Israel’s credit-default swaps, contracts insuring the nation’s debt against default for five years, have advanced four basis points so far this month, the second-biggest gain after the U.S. among 23 developed countries, to 73 basis points, CMA prices show. The swaps increased five basis points last week, the most since August 2014. Meanwhile, the shekel depreciated the most in two months during the same period.
Israeli Prime Minister Benjamin Netanyahu on Sunday told his cabinet he accepts arrangements brokered by U.S. Secretary John Kerry meant to reduce tensions over a Jerusalem shrine that have sparked a wave of Palestinian attacks on Jews.

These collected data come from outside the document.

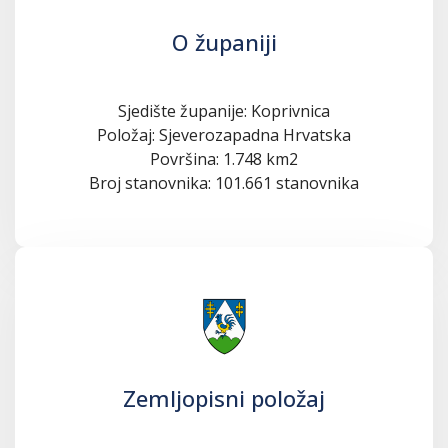
O županiji
Sjedište županije: Koprivnica
Položaj: Sjeverozapadna Hrvatska
Površina: 1.748 km2
Broj stanovnika: 101.661 stanovnika
Zemljopisni položaj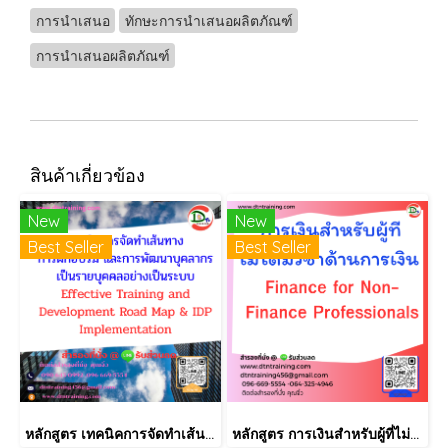
การนำเสนอ
ทักษะการนำเสนอผลิตภัณฑ์
การนำเสนอผลิตภัณฑ์
สินค้าเกี่ยวข้อง
New
New
Best Seller
Best Seller
หลักสูตร เทคนิคการจัดทำเส้นทางการฝึกอบรม และการพัฒนาบุคลากร เป็นรายบุคคลอย่างเป็นระบบ Effective Training and Development Road Map & IDP Implementation
หลักสูตร การเงินสำหรับผู้ที่ไม่ได้มีวิชาชีพด้านการเงิน (Finance for Non-Finance Professionals)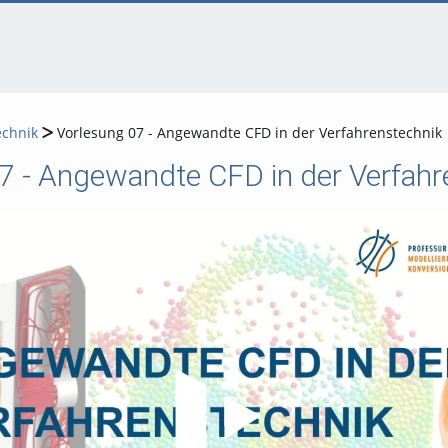
echnik
Vorlesung 07 - Angewandte CFD in der Verfahrenstechnik
7 - Angewandte CFD in der Verfahr
Video abspielen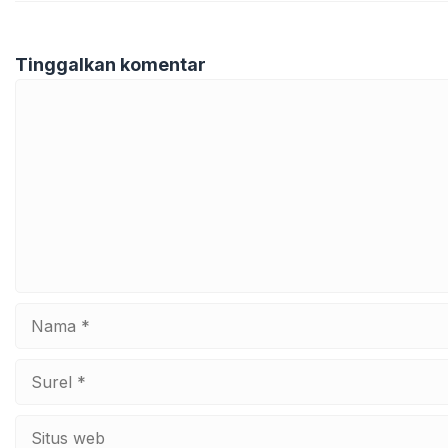
Tinggalkan komentar
Komentar
Nama
Surel
Situs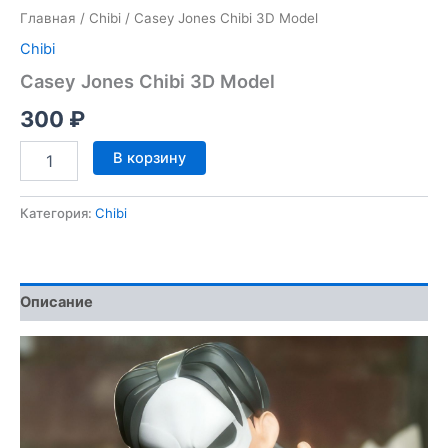
Главная
/
Chibi
/ Casey Jones Chibi 3D Model
Chibi
Casey Jones Chibi 3D Model
300
₽
Количество
В корзину
товара
Casey
Jones
Категория:
Chibi
Chibi
3D
Model
Описание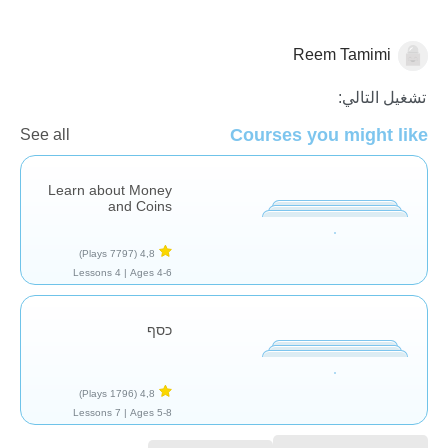
Reem Tamimi
مال / نقود
تشغيل التالي:
Courses you might like
See all
Learn about Money
and Coins
(7797 Plays)
4,8
4 Lessons
Ages 4-6 |
כסף
(1796 Plays)
4,8
7 Lessons
Ages 5-8 |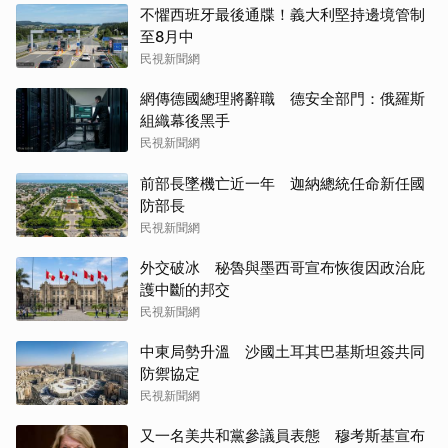
不懼西班牙最後通牒！義大利堅持邊境管制
至8月中
民視新聞網
網傳德國總理將辭職 德安全部門：俄羅斯
組織幕後黑手
民視新聞網
前部長墜機亡近一年 迦納總統任命新任國
防部長
民視新聞網
外交破冰 秘魯與墨西哥宣布恢復因政治庇
護中斷的邦交
民視新聞網
中東局勢升溫 沙國土耳其巴基斯坦簽共同
防禦協定
民視新聞網
又一名美共和黨參議員表態 穆考斯基宣布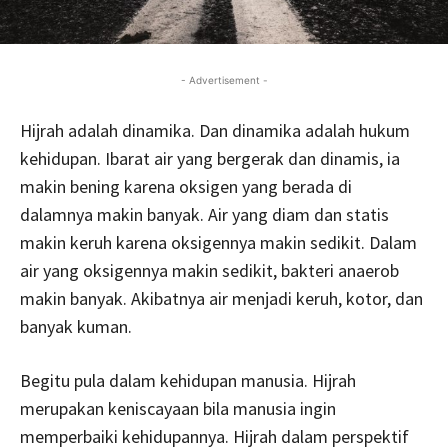
- Advertisement -
Hijrah adalah dinamika. Dan dinamika adalah hukum
kehidupan. Ibarat air yang bergerak dan dinamis, ia
makin bening karena oksigen yang berada di
dalamnya makin banyak. Air yang diam dan statis
makin keruh karena oksigennya makin sedikit. Dalam
air yang oksigennya makin sedikit, bakteri anaerob
makin banyak. Akibatnya air menjadi keruh, kotor, dan
banyak kuman.
Begitu pula dalam kehidupan manusia. Hijrah
merupakan keniscayaan bila manusia ingin
memperbaiki kehidupannya. Hijrah dalam perspektif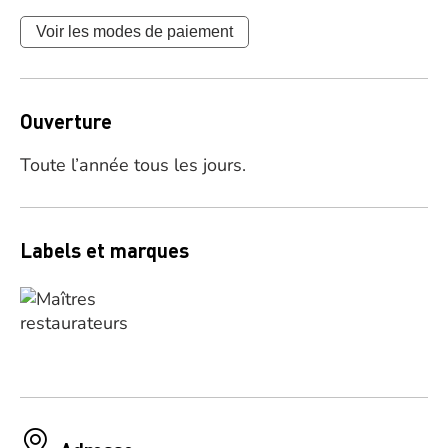
Voir les modes de paiement
Ouverture
Toute l’année tous les jours.
Labels et marques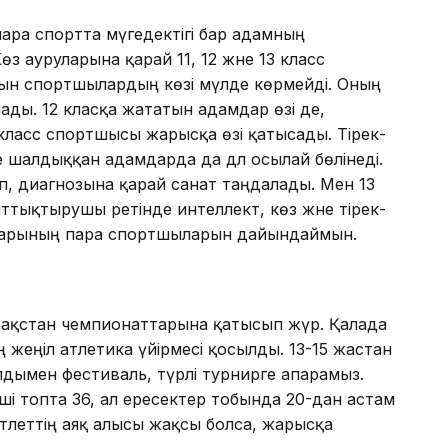
 пара спортта мүгедектігі бар адамның
өз ауруларына қарай 11, 12 және 13 класс
ын спортшылардың көзі мүлде көрмейді. Оның
ады. 12 класқа жататын адамдар өзі де,
 класс спортшысы жарысқа өзі қатысады. Тірек-
 шалдыққан адамдарда да дәл осылай бөлінеді.
, диагнозына қарай санат таңдалады. Мен 13
ттықтырушы ретінде интеллект, көз және тірек-
тарының пара спортшыларын дайындаймын.
азақстан чемпионаттарына қатысып жүр. Қалада
 жеңіл атлетика үйірмесі қосылды. 13-15 жастан
дымен фестиваль, түрлі турнирге апарамыз.
ші топта 36, ал ересектер тобында 20-дан астам
тлеттің аяқ алысы жақсы болса, жарысқа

A surge in violence this month has led to the deaths of nine Israelis and more than 50 Palestinians.
Israel’s economy retreated during a previous five-year Palestinian uprising that began in September 2000. The nation’s gross domestic product increased just 0.1 percent in 2001 and contracted the same amount the following year, the worst economic performance since Israel’s birth, according to the Central Bureau of Statistics.
“As violence erupts not only day after day but week after week, investors are starting to raise concerns about how long this will go on and how this will affect the economy,” Alex Zabezhinsky, the chief economist at Bnei Brak, Israel-based Meitav Dash Investment House Ltd., the country’s second-largest investment house, said by phone. “In a time of security tension consumers are going out less and thus they are spending less.”
Israel Brokerage & Investments Ltd. said last week investors should sell the shekel as the potential reduction in private consumption and inflation in an already slowing economy are likely to add to pressures weakening the currency. Excellence Nessuah Investment House Ltd. recommended investors move a substantial part of their portfolios out of the country temporarily.
Even before the current wave of violence, the Finance Ministry cut its growth forecast to 2.6 percent this year and 2.9 percent next year, down from previous projections of 3.1 percent and 3.3 percent. The country’s economy slowed almost to a standstill in the second quarter.